The South did not want to be erased from this future; the North came to believe that only by excluding the South would there be a future for America. For Horace Greeley, the editor of the nation’s most popular newspaper, the New York Tribune, and for many other northerners, the maintenance of the West as a bastion of white freedom secured freedom for everyone: “The freedom of the public lands to actual settlers … [is] vitally necessary to the ultimate emancipation of labor from thralldom and misery.” Southerners would fight hard for the West because they were Americans too and because they also had a labor force that required room to migrate and settle new lands in order to survive.1
Carl Schurz came to America in 1852, to a nation both hopeful and guarded about its future. He had forsaken the cloistered life of a student in provincial Bonn four years earlier to join his classmates in revolution, only to flee for his life when the Prussian monarchy regrouped and routed the republican forces. Schurz had moved to London and joined the community of exiled revolutionaries that included Karl Marx, Giuseppe Mazzini, and Lajos Kossuth. He taught German to support himself. He fell in love with Margarethe Meyer, a dark-haired German beauty visiting London, whom he married in the summer of 1852. While Schurz was grateful for England’s hospitality, he never felt totally at home. Like many other German “forty-eighters,” he looked to America. Writing of his intentions to his future brother-in-law, Schurz placed the matter before him. “By and by I might have a good living here in England. But citizenship here, for the alien is merely formal. The stranger remains a stranger here. Under such circumstances I cannot feel at home. What I am looking for in America is not only personal freedom, but the chance to gain full legal citizenshi
p. If I cannot be the citizen of a free Germany, at least I can be a citizen of free America.” With his young bride, Schurz sailed into New York Harbor in September 1852, clutching a copy of the Visitor’s Handbook to orient him to this strange metropolis.2
New York City in 1852 exuded a chaotic thrum of activity, one that inspired the poetry of Whitman and the prose of the pulp novelists and awed the young German immigrants. The Schurzes arrived in the midst of a listless presidential campaign. Both the Whigs and the Democrats had accepted the finality of the Compromise of 1850. With slavery in the territories off the table and with a general consensus on economic policy, there seemed little to distinguish the parties. But the debate over the compromise had fractured the Whig Party, irreparably as it turned out, with northern Whigs, many staunchly anti-slavery, supporting the candidacy of Mexican War hero Winfield Scott, a Virginian, and the pro-compromise faction, predominantly southern, promoting President Millard Fillmore. Scott received the nomination, and many southern Whigs stayed home. The Democrats proved the more disciplined group heading into the 1852 election, uniting behind New Hampshire’s Franklin Pierce and fiercely embracing the Compromise of 1850 as the bedrock of its party platform. Pierce won a lopsided election, with Scott carrying only Tennessee and Kentucky in the South.
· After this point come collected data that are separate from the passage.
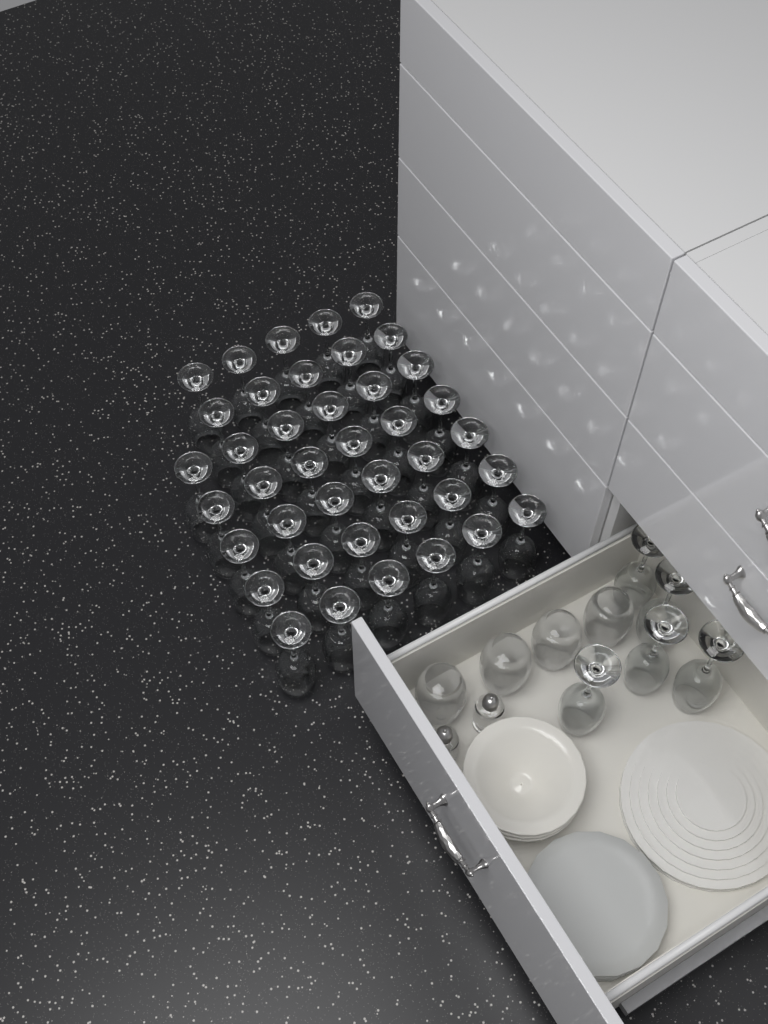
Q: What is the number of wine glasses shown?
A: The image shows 45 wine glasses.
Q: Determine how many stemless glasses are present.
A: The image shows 4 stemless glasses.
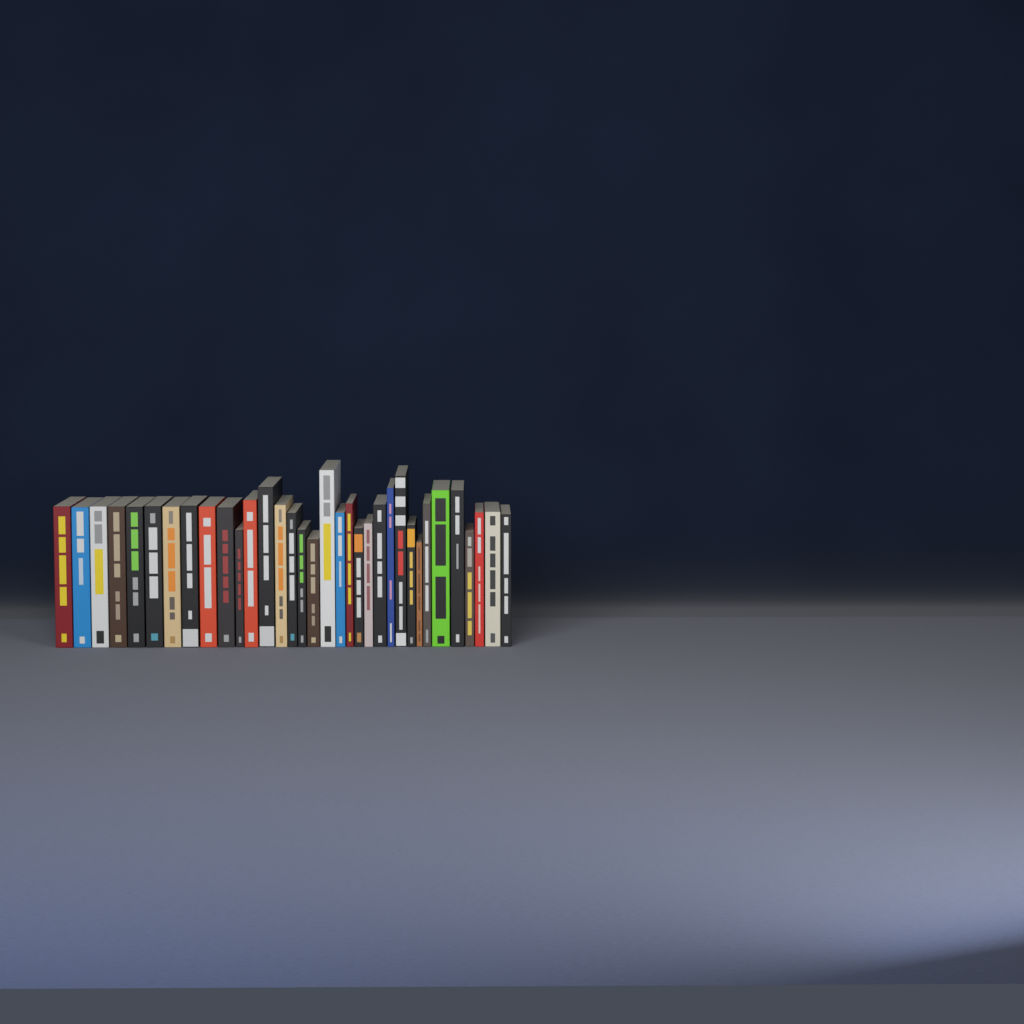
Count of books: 34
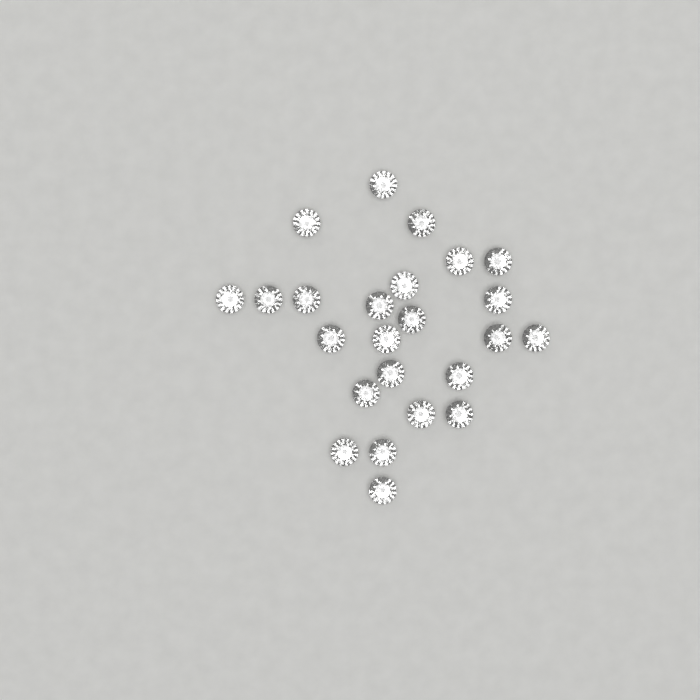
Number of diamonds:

The schism of the Whig Party told only part of the election story. Since 1848 more than one million immigrants from Ireland and Germany had settled in the United States, primarily in the cities and towns of the Northeast and Midwest. Ireland was a tragedy-in-waiting long before the potato blight of 1845, especially in its Catholic south where absentee English landlords squeezed the land and the labor out of tenants. Disease accompanied poverty: in 1840 less than one fifth of the population lived beyond the age of forty. Gangs freely roamed the cities. Irish revolutionaries, Young Ireland, they called themselves—an alliance of liberal Protestants and Catholics—attempted to rally nationalist sentiment against the English.